You are not alone, as I get asked this all the time and I too suffered from this lack of confidence when I first began.  Lack of confidence is one of the most common problems people have when starting out.

Why is this the case?

It’s because none of us enjoy losing, and we all hate the feeling of realizing one’s made a “mistake”.  Avoiding mistakes and loss has been drilled into our minds since our childhoods, especially in school.

The lesser number of mistakes you made in exams allowed you to reach the top of the class and grade.

As we grow up, our parents also tend to drill this into us. 

Therefore, we carry this mentality into adulthood in many different ways, and feel we must do everything right and never make mistakes, which we know is actually an impossibility.

Even after trading and investing for two decades, I continue to learn in order to get better, as there is always a better way.

So, it is little wonder that we find it difficult to “pull the trigger” when investing and trading.

What is the easiest solution to this problem?  The following list will help you;

  1. Accept the fact that losses are part of the game of investing and trading.

The most likely long-term winner is the person who is the best loser.  This idea was put forward by ‘Phantom of the Pits’, a trading legend.

 

  1. Accept that making mistakes is part of your investing and trading journey.

Just like when you learn how to do anything else, you will make mistakes.  This is especially the case when you are first starting out, and learning a skill set that is completely new to you.

 

  1. Accept the fact that even the best traders and investors on earth make losses and mistakes, and you are no different than they are.

 

Even Warren Buffett has openly admitted to making mistakes at many different points in his career, and he is seen as the “Oracle”.

 

  1. Plan your trades, and trade the plan

 

Have you ever heard the saying, “if you fail to plan, you plan to fail”?  This definitely applies to investing and trading.

 

  1. Ensure that no one investment or trade will either make you or break you, through position sizing wisely.

This is probably the most important tip I can give you.  Many people become obsessed with the idea of the “big win”, and end up betting the farm.  They only see the upside, and never the downside.  Additionally, leverage is a contributing factor, as it permits any individual with a modest account size to trade as if they are a pro.  These people do not realize that most pros abhor leverage, and use it only sparingly.
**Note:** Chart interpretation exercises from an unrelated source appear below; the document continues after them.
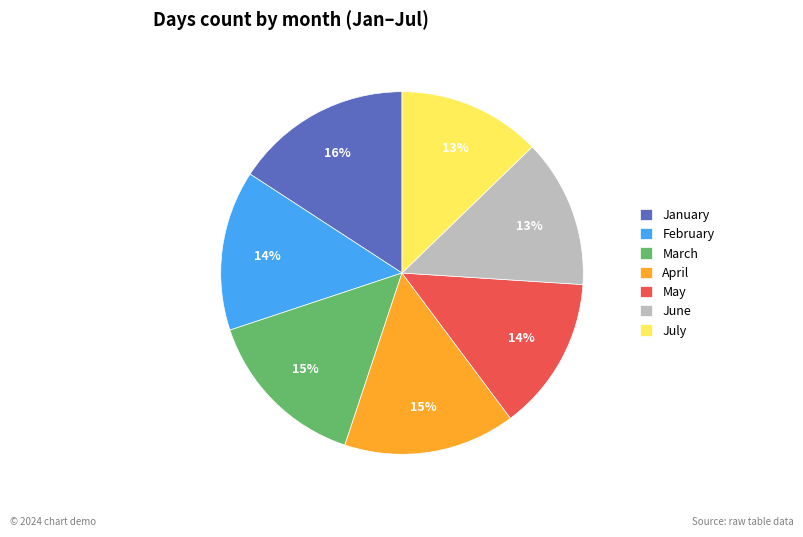

True or false: January accounts for 16% of the total.

True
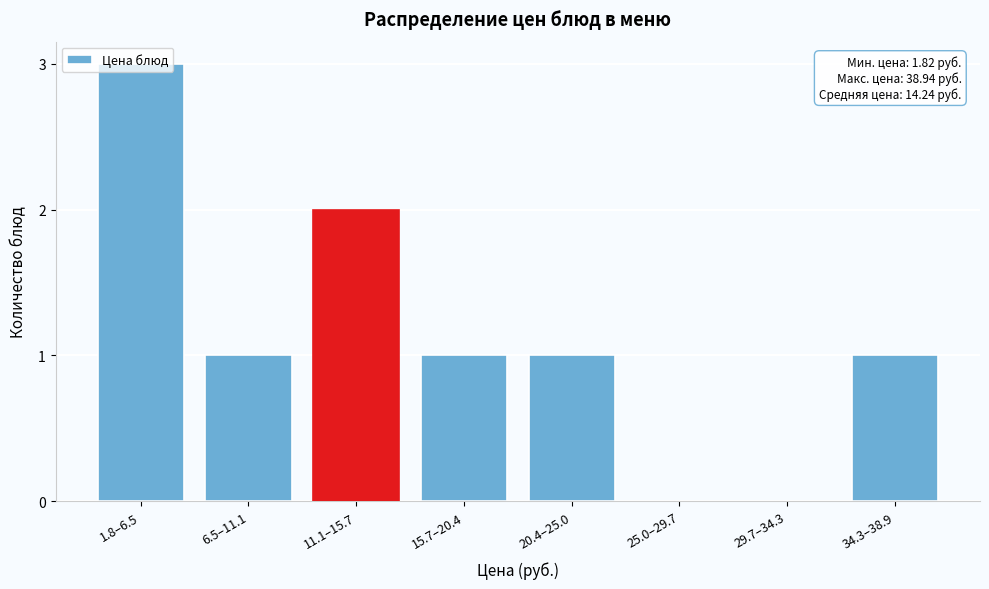

What is the approximate value at 1.8–6.5?

3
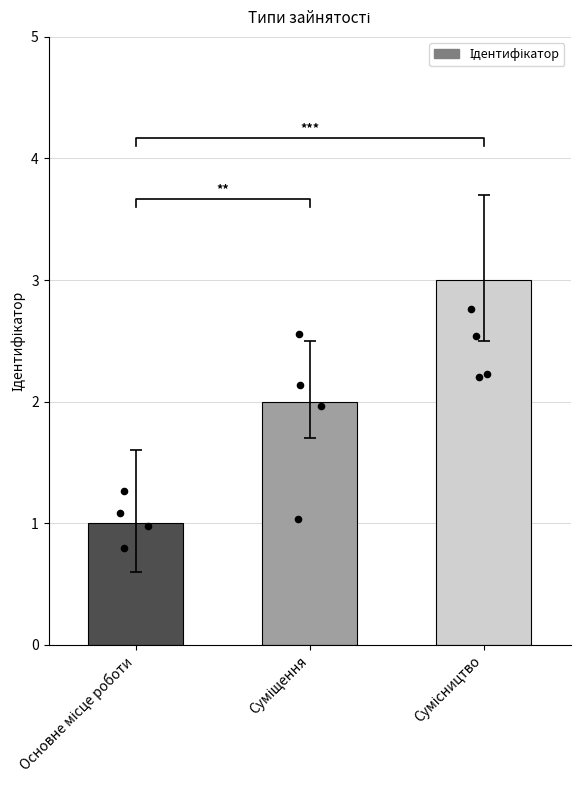

Between Суміщення and Сумісництво, which is larger?

Сумісництво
If you can place small trades relative to your account size, the risk of a large loss is no longer an issue, and therefore will not paralyse your process of decision making.

  1. If you want to succeed on a long-term basis, accept the fact that investing and trading is a get rich safely game, and there is no need for rush.

 

Our world is one obsessed with fast and immediate gratification.  We all seem to want everything “now”.  Investing and trading is not like that.

 

  1. Get a “positive edge” by creating trading systems that gives you one.  A positive edge means that you know over a large number of investment and trade decisions whether you are more right than wrong and if your profits are larger than your losses on average.

 

Your thinking must be transformed from an individual trade approach to a portfolio approach.

 

  1. Be aware of your numbers and probability over a large trading sample size.  Stay aware and you will never be afraid to take action when the time is right.

 

  1. Accept that as a human being, you will make mistakes, but you are capable of minimizing the number and impact, and learn from them.
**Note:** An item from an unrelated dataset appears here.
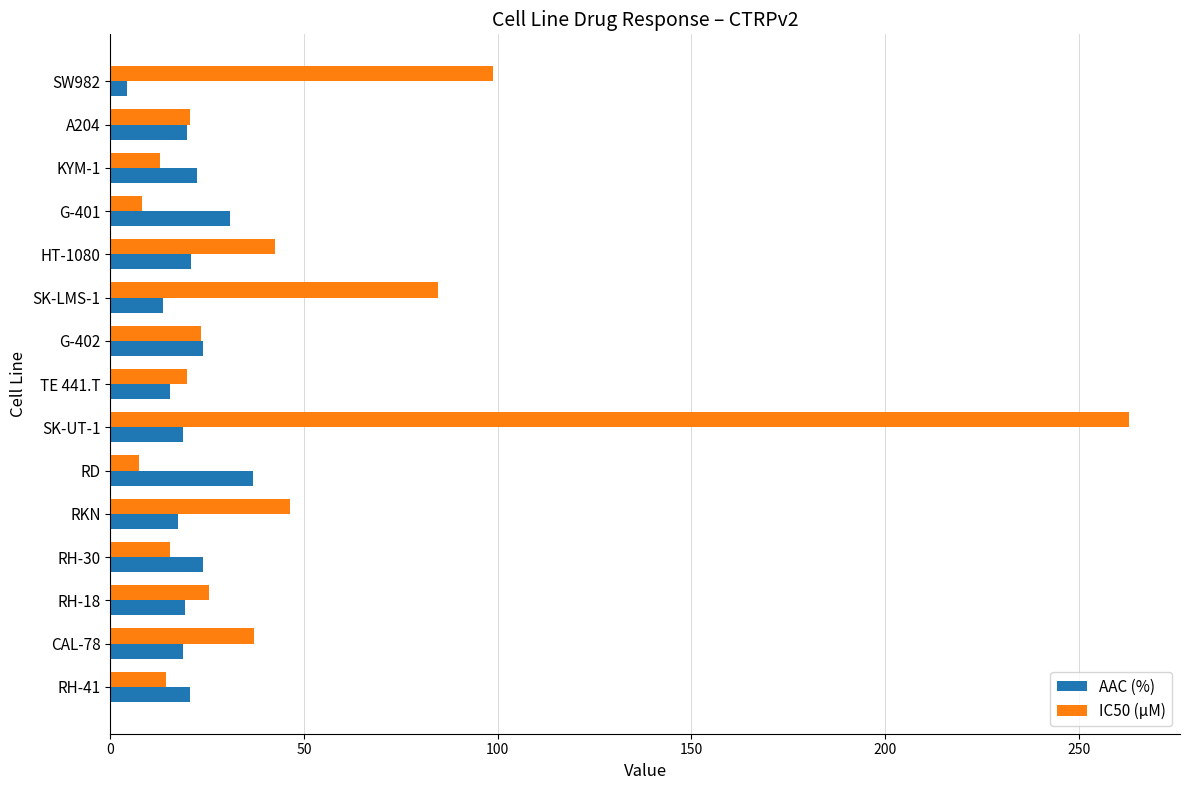

What is the difference between the maximum and minimum values in the AAC (%) series?

32.5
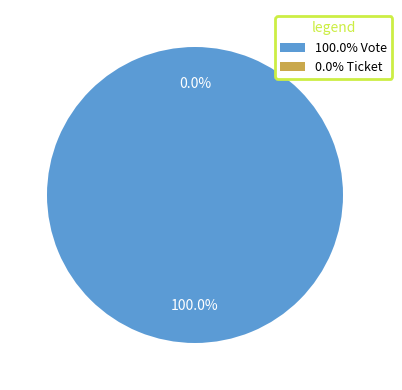

Rank the categories by value from highest to lowest.

Vote, Ticket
I have made many mistakes that I would rather not have to remember.  However, I make sure that I try not to repeat these mistakes, and that I learn from them.  If you learn from your mistakes, the mistakes become valuable lessons to take your trading to a higher level.

 

  1. Practice, practice, practice.  Paper fake trading and putting real money on the line are never the same thing.  You should start on a small scale until you feel comfortable, and then you can gradually scale up.  Make sure to give yourself time.  Rome was not built in a day.  Neither is investment and trading success.

 

So, it is best to start small.  If you believe you can risk $500, bring it down to $250, or perhaps even $125.  If that is still too much, halve it yet again until you feel comfortable.  This makes “pulling the trigger” a lot easier in the short term, and over a large number of decision-making actions.

 

Implement these 10 actions, and it will help you become the investor and trader you wish to be and make a big difference to your account and your life.